Spectroscopic Evidence of Efficient Generation of Dicopper Intermediate in Selective Catalytic Reduction of NO over Cu-Ion-Exchanged Zeolites

The key reactive sites in the selective catalytic reduction (SCR) of NO using ammonia (NH3–SCR) are the Cu­(II)/Cu­(I) ammine complexes encapsulated within zeolite catalysts. The reaction intermediate in the important CuI → CuII reoxidation step has been proposed as the dicopper species. However, obtaining the definitive spectroscopic probe for the dicopper intermediate under NH3–SCR remains a quite challenging subject.
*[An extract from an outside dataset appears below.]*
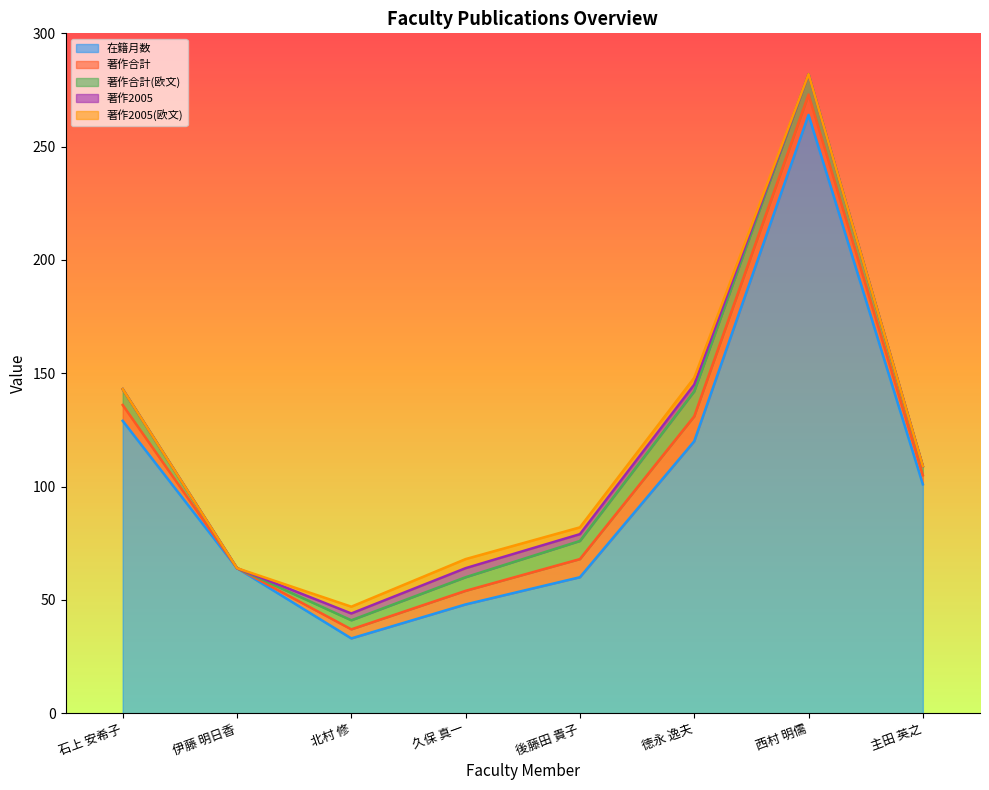

What is the greatest value displayed?

264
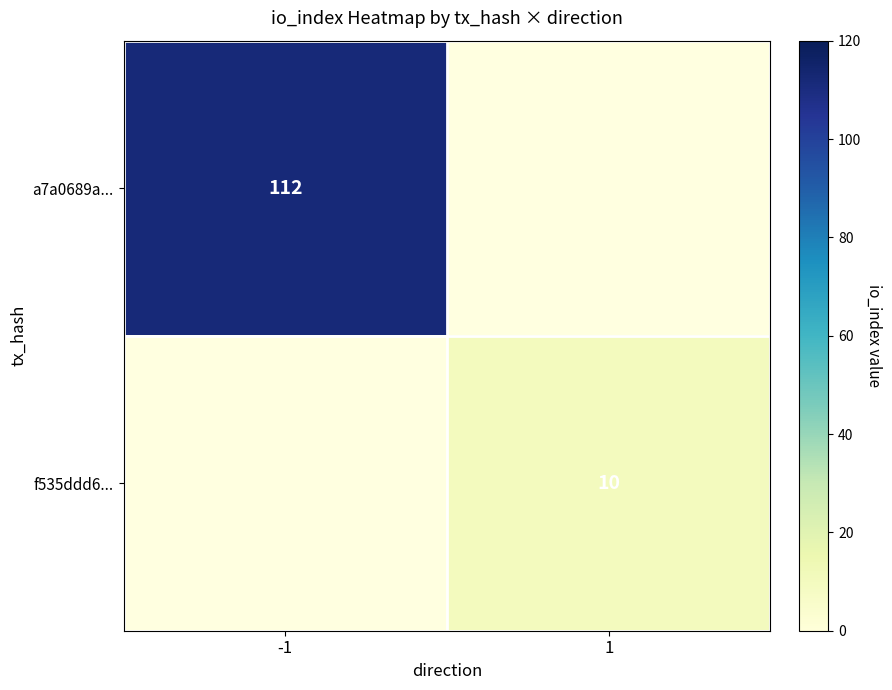

True or false: a7a0689a... has a value of 76 at -1.

False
Here we report spectroscopic evidence of the efficient generation of the dicopper intermediate in NH3–SCR over Cu-ion-exchanged zeolites. The state of the Cu ion under the NH3–SCR condition was analyzed using fiber-optic UV–vis–NIR spectroscopy; a distinct spectroscopic fingerprint of the (μ–η2:η2-peroxo)­dicopper­(II) intermediate was detected. Our spectroscopic assignment was rationalized by density functional theory calculations. The intensity of the spectroscopic fingerprints of dimeric copper was much higher than expected from previous reports, and it was also found that such a spectroscopic probe is observable only under the NH3–SCR conditions. This finding strongly supports the previously suggested Cu dynamic contributions to NH3–SCR catalysis.